sudo tail -30 /var/log/clickhouse-server/clickhouse-server.log
Open firewall ports if remote access is needed:
sudo firewall-cmd --permanent --add-port=8123/tcp
sudo firewall-cmd --permanent --add-port=9000/tcp
sudo firewall-cmd --reload
Step 5: Connect with clickhouse-client
Launch the interactive SQL client. By default it connects to localhost on port 9000.
clickhouse-client
You will see the ClickHouse prompt. Run a quick test query:
SELECT version();
SELECT number, number * number AS square
FROM system.numbers
LIMIT 10;
The system.numbers table is a built-in virtual table useful for testing. Explore other system tables:
SELECT name, engine, total_rows, total_bytes
FROM system.tables
WHERE database = 'system'
ORDER BY total_bytes DESC
LIMIT 20;
Step 6: Create a Database and Table with MergeTree Engine
MergeTree is ClickHouse’s most important table engine. It supports primary keys, ordering, partitioning, and is the basis for the ReplacingMergeTree, SummingMergeTree, and ReplicatedMergeTree variants used in production clusters.

TASKS TO COMPLETE |
A – Transcribe the portion of the ClickHouse setup guide starting with "sudo tail -30" and going on through "on port 9000.".
B – In the ClickHouse setup guide, which host and port does clickhouse-client connect to by default?

DATA RECORDS |
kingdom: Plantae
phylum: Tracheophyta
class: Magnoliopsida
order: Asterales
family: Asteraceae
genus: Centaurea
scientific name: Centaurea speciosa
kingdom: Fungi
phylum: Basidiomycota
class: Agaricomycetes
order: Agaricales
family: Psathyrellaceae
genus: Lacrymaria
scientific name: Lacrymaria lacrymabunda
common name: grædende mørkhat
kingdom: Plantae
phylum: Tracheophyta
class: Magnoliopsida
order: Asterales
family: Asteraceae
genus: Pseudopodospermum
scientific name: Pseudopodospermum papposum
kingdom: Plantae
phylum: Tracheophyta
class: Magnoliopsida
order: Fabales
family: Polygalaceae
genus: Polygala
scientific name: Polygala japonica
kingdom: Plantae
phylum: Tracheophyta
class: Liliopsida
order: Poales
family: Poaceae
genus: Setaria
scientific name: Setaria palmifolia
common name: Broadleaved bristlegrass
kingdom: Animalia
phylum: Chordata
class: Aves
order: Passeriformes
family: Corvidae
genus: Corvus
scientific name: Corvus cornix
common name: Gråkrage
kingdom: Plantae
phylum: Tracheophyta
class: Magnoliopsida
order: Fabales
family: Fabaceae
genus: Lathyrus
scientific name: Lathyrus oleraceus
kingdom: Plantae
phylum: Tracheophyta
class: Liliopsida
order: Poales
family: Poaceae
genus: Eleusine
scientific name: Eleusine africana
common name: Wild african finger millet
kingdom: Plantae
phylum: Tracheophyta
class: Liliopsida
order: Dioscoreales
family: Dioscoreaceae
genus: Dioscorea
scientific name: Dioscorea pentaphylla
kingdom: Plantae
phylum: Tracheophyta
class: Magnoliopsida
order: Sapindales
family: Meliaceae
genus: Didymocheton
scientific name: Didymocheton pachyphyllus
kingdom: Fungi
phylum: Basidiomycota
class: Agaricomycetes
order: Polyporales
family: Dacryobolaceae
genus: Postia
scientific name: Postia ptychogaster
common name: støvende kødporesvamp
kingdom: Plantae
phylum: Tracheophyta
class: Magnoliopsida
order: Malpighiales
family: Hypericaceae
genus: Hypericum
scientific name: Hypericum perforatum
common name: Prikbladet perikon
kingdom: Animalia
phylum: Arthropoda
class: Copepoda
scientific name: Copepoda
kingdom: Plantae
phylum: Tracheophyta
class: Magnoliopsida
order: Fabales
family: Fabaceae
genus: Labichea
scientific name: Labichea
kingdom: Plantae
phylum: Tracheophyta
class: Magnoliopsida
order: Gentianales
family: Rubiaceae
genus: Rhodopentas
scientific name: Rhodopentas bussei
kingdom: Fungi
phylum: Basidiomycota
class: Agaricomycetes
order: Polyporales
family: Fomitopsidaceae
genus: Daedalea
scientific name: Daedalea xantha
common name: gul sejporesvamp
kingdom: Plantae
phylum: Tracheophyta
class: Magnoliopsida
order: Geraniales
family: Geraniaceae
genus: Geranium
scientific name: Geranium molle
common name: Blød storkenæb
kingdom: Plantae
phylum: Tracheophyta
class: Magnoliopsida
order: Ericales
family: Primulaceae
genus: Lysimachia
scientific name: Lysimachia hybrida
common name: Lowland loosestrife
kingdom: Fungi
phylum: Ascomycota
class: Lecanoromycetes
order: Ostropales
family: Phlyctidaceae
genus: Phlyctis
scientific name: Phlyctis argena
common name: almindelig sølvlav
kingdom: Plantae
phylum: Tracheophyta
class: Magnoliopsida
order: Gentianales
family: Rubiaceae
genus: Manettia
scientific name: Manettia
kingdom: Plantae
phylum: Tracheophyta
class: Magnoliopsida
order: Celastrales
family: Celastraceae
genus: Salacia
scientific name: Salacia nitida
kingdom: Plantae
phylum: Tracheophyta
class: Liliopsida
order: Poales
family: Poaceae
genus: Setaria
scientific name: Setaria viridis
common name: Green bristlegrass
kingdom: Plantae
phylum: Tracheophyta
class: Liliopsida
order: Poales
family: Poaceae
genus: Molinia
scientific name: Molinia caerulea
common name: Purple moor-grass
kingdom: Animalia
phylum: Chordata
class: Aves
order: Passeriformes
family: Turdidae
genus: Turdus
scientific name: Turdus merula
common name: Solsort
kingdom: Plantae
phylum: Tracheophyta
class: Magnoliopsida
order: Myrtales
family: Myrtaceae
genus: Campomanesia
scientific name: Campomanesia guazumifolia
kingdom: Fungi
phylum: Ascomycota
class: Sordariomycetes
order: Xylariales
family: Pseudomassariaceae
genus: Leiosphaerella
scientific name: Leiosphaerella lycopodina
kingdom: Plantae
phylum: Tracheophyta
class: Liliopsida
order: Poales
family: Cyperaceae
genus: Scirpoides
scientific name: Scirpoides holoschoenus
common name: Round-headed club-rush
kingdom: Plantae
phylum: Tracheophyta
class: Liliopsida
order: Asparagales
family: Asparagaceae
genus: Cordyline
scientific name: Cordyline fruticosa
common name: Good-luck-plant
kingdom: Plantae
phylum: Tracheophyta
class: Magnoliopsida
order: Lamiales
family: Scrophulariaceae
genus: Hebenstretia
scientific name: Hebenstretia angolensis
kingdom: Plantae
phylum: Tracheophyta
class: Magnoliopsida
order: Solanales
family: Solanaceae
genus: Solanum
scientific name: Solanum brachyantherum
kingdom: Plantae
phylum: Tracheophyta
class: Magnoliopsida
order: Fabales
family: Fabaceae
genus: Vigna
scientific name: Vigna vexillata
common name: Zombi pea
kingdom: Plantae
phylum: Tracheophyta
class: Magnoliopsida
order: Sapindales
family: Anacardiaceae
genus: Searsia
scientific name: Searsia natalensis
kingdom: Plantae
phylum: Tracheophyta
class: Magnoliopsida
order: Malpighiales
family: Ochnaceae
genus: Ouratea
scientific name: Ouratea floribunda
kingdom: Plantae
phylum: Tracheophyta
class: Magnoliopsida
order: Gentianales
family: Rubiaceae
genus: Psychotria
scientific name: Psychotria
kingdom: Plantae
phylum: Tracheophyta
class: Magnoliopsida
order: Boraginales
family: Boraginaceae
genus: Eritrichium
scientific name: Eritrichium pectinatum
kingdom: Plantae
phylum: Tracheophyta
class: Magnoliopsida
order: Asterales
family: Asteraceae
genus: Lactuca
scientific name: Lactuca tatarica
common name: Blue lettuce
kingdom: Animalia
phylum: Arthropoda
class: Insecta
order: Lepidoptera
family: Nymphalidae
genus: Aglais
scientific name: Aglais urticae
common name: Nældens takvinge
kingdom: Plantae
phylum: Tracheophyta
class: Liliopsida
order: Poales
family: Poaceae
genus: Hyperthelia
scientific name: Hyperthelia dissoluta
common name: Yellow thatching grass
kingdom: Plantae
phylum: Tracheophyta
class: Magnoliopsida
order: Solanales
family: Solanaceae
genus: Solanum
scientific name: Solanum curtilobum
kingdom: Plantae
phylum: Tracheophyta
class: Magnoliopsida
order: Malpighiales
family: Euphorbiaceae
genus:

EXERCISE SOLUTIONS |
A –
sudo tail -30 /var/log/clickhouse-server/clickhouse-server.log
Open firewall ports if remote access is needed:
sudo firewall-cmd --permanent --add-port=8123/tcp
sudo firewall-cmd --permanent --add-port=9000/tcp
sudo firewall-cmd --reload
Step 5: Connect with clickhouse-client
Launch the interactive SQL client. By default it connects to localhost on port 9000.

B – Localhost on port 9000.